Fountain Creek Watershed Flood Control and Greenway District update

Fountain Creek Watershed
Fountain Creek Watershed

From The Pueblo Chieftain (Chris Woodka):

Next year, the Fountain Creek Watershed Flood Control and Greenway District could receive the first of five $10 million annual payments.

But the district still may be forced to pass the hat among El Paso and Pueblo County governments to scrape together its operating revenue.

“We’ve limped along for years,” said Pueblo County Commissioner Terry Hart. “But the $50 million is not going to answer everything. We can’t use the $50 million to hold the district together, although it should pay its share.”

The $50 million is a commitment by Colorado Springs Utilities to Pueblo County under the 1041 permit for the Southern Delivery System, an $841 million pipeline from Pueblo Dam to Colorado Springs. The pipeline is scheduled to come online by early 2016, triggering the payment.

The money must be used for flood control projects on Fountain Creek that provide a “significant and not merely incidental” benefit to Pueblo.

On Friday, the board continued to contemplate its cash-flow problems.

Executive Director Larry Small has worked for just $2,500 monthly — half the salary of his predecessor — since 2011 has patched together the budget during that time. His own payment includes the use of project management fees as part of the austerity program.

Under the language of the 1041 permit, all of the $50 million is to be used for flood control to benefit Pueblo, so there is no cushion for general operations. The district intends to use that money to leverage other grants, which would be administered through its enterprise, not the general fund.

Meanwhile, the district has the ability to levee a 5-mill tax on El Paso and Pueblo counties. Each mill would raise more than $7 million, and voters in both counties would have to approve it.

The district put the brakes on its mill levy investigation in 2012 in order for El Paso County to consider forming a regional drainage authority. That failed to pass in a vote last November.

More coverage of the district from Chris Woodka writing for The Pueblo Chieftain:

Merely proving that water rights would be a relatively minor issue compared with the benefits of flood control on Fountain Creek is not enough.

“Negative comments will continue, but science is science,” Pueblo County Commissioner Terry Hart said Friday. “I think we will still have concerns regardless of what the science shows.”

The Fountain Creek Watershed Flood Control and Greenway District Friday briefly discussed the progress of its study to assess water rights impacts of dams or retention ponds built on Fountain Creek. The study by engineer Duane Helton was released for review last week.
::::::
§ GOAL OF THE EXERCISE
According to the Fountain Creek district update, how much would each mill of the district's possible tax raise?

§ EXERCISE DATA
::::::
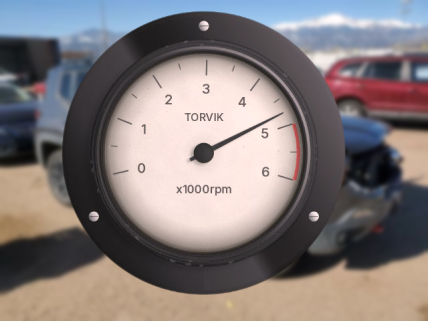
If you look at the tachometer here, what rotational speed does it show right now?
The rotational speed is 4750 rpm
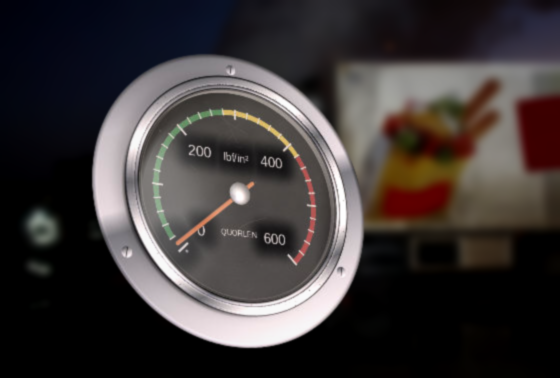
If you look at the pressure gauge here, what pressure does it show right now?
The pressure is 10 psi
::::::
§ RESPONSE BOX
More than $7 million.